The concept of a Palestine defined more by the bond between its people than by its physical borders is more somberly emphasized in “Imprisoning a Generation” (2018), a documentary featuring four Palestinian children who have been imprisoned or detained by Israeli forces. As director Zelda Edmunds detailed, Palestinians living near Israeli settlements in the West Bank face heightened risks of harassment and violence.
“In places like Hebron … there’s a deep connection between settlers and soldiers,” she explained. “In the story of Marwan, for example, his bike was stolen, and when he went to a soldier to report it, a settler overheard him and claimed he was throwing stones, so they detained him until hours later, they saw the video showing he didn’t.”
Edmunds emphasized that the four children featured in “Imprisoning a Generation” represent a minuscule fraction of a nationwide pattern of soldiers targeting children for arbitrary detainment or arrest, during which they often endure physical violence and emotional abuse.

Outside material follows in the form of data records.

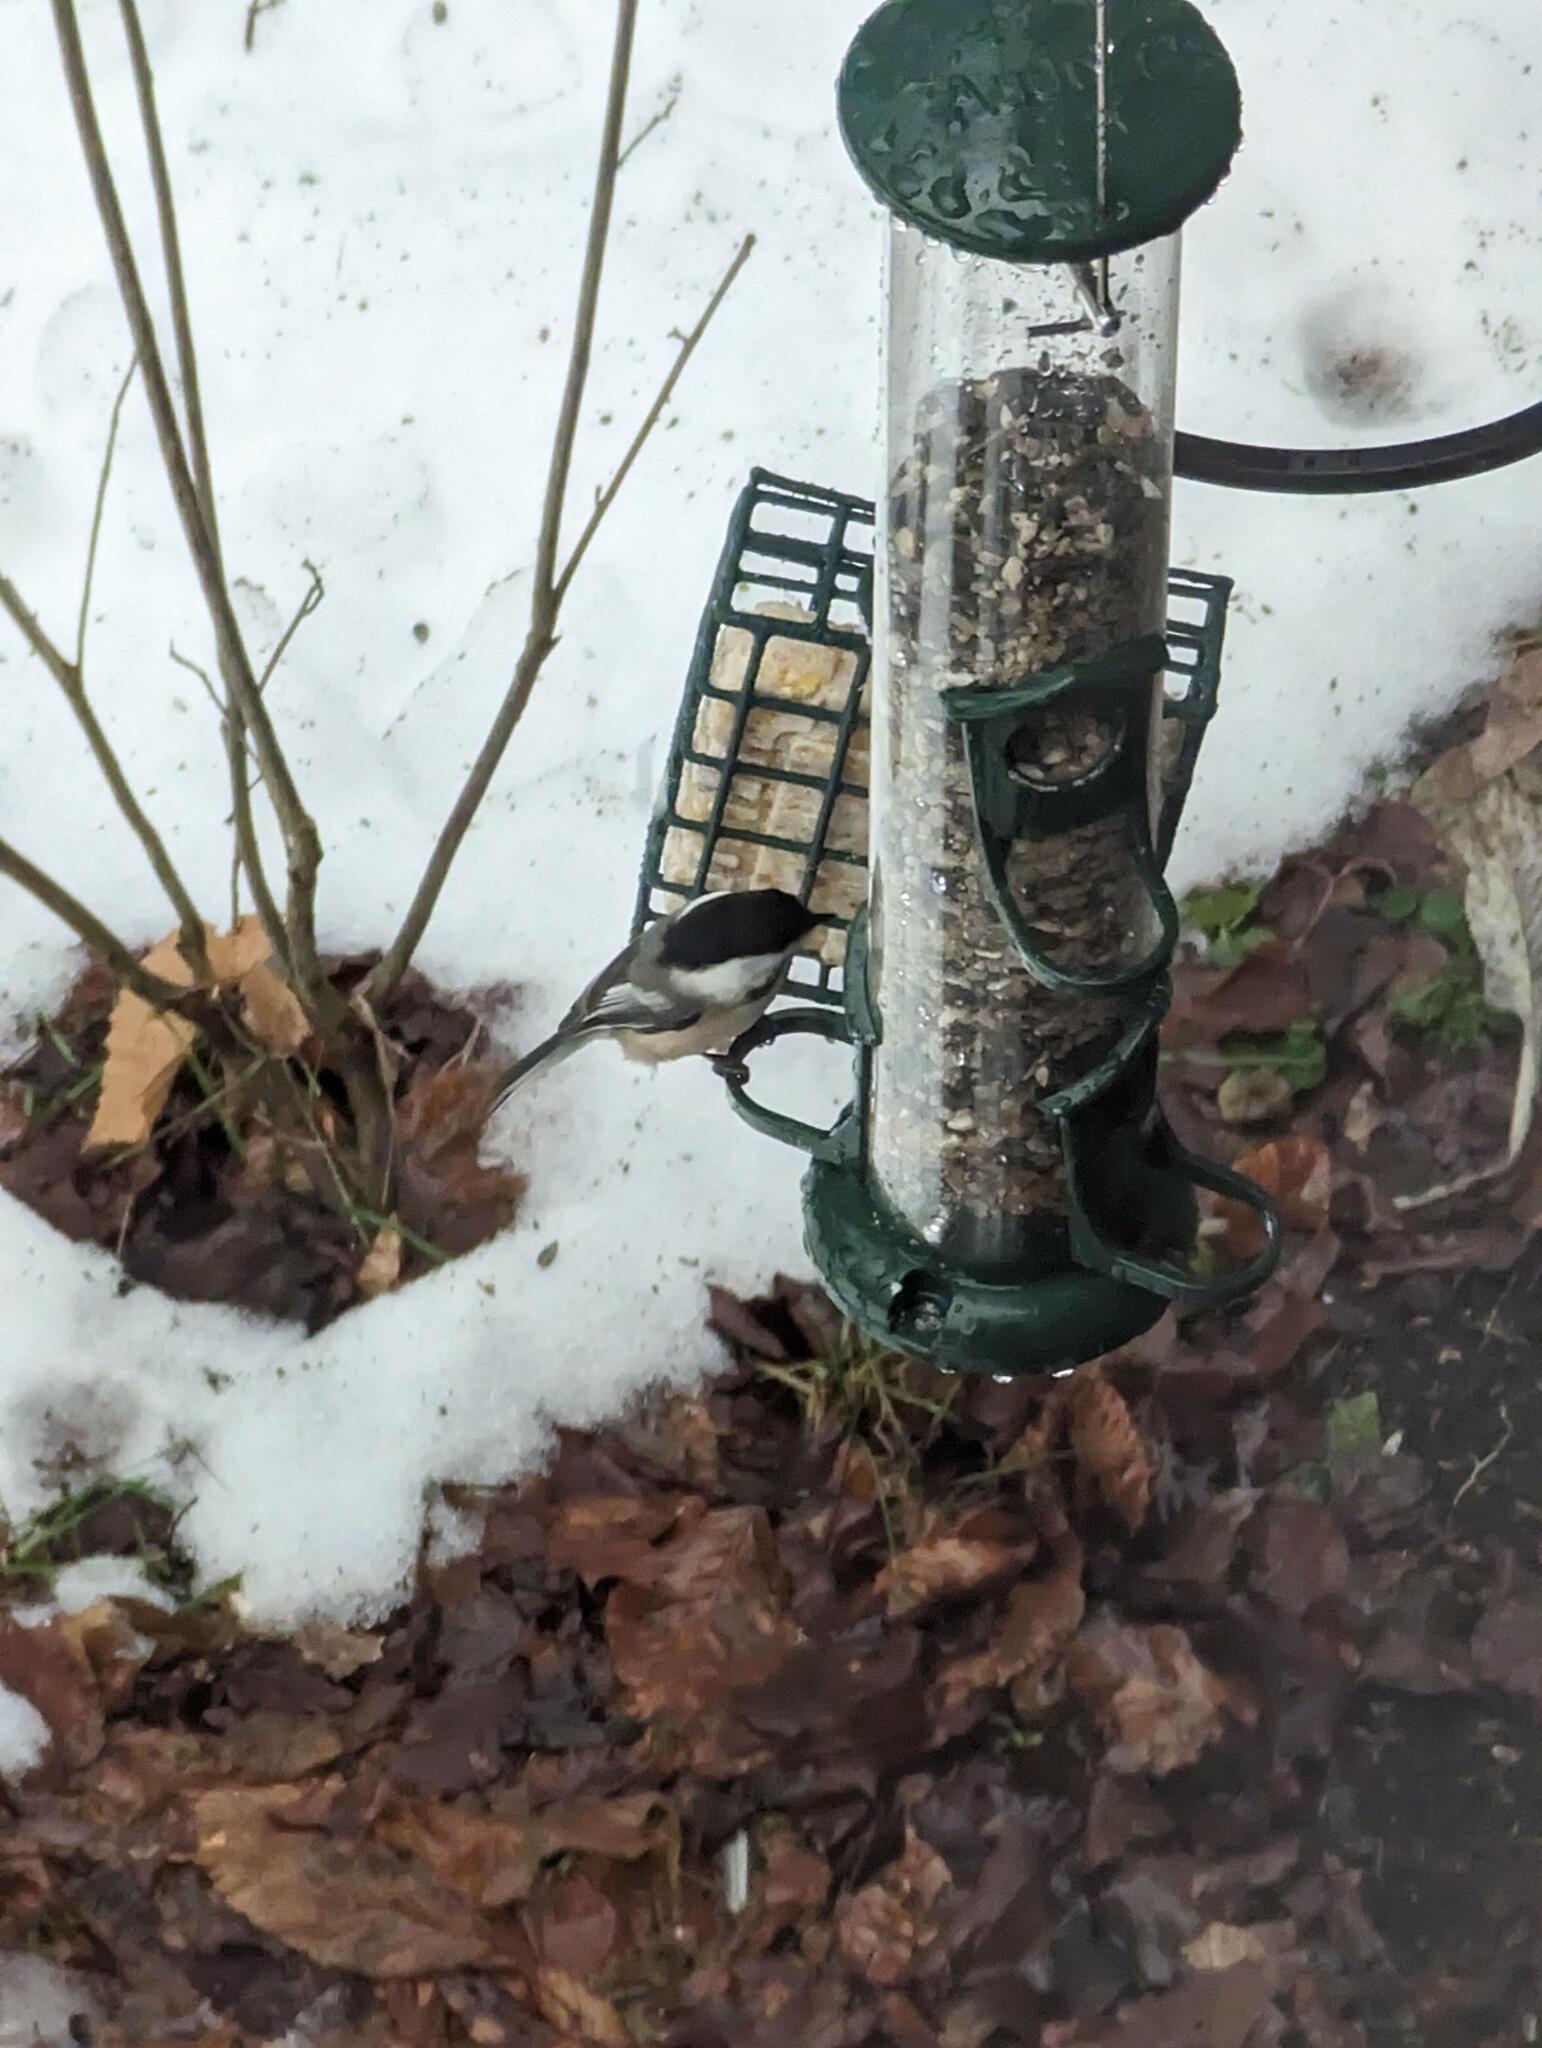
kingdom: Animalia
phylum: Chordata
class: Aves
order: Passeriformes
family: Paridae
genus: Poecile
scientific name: Poecile atricapillus
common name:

“Five hundred to 700 children are imprisoned under the military court system in Israel every year, but there are many more who are arbitrarily detained and then released,” Edmunds said. “It’s often very scary; many times they don’t know why or what’s going on, and parents might not know where their kids are.”
From Edmunds’ perspective, the widespread detention of children represents one prong of a long-term Israeli strategy to quell Palestinian resistance at an early age.
“I think that children and young people are targeted because they’re the future, and destroying the innocence … and the belief in a future that holds freedoms for everyone is a way to destroy a generation of young people,” Edmunds explained. “There’s an ongoing attempt to disrupt any semblance of peace or safety for these kids and their families.”
The oftentimes harrowing footage of “Imprisoning a Generation” depicts children as young as nine being beaten, kicked or held at gunpoint. Edmunds, who shot much of the footage herself, drew attention to her own privilege in the ability to document this violence, as well as the Israeli government’s attempt to quash its subversive power.
“As a white American, I’m able to document and get away with a lot more,” she noted. “It’s always been dangerous for Palestinians to document things, but people still do it.”
The ability to film Israeli forces has been subject to attempted crackdowns by the government. In 2018, a bill proposing a ban on photographing or filming Israeli soldiers was approved for parliamentary debate by the Israeli Ministerial Committee on Legislation. The proposal’s restrictions were ultimately relaxed amidst a firestorm of controversy in Israel and abroad.
In the face of this mobilization, Edmunds expressed her faith in Palestinian resistance efforts, additionally mentioning a U.S. congressional resolution introduced in April that would prohibit the use of American military aid in the detention of children.
“There are amazing initiatives to get cameras in the hands of Palestinians, young Palestinians in particular,” Edmunds explained. “The people who are going to be the best at documenting what’s going on are the people living it.”
Edmunds’ sentiment — that amplifying Palestinian voices is critical to cultural liberation — was echoed by Maria. Accordingly, he stressed that the festival’s work does not go dormant with its final screening on Oct. 27.
“We‘ve ventured with our partners into organizing live Palestinian storytelling events, musical performances, our Arab Film Series featuring films from throughout the Arab world, and Palestinian-related programming throughout the year,” he said.
This consciousness-raising has been central to the festival’s mission since its founding. Maria defines it more aptly: “showcasing the extraordinary narrative and culture of Palestinians through cinema and art.”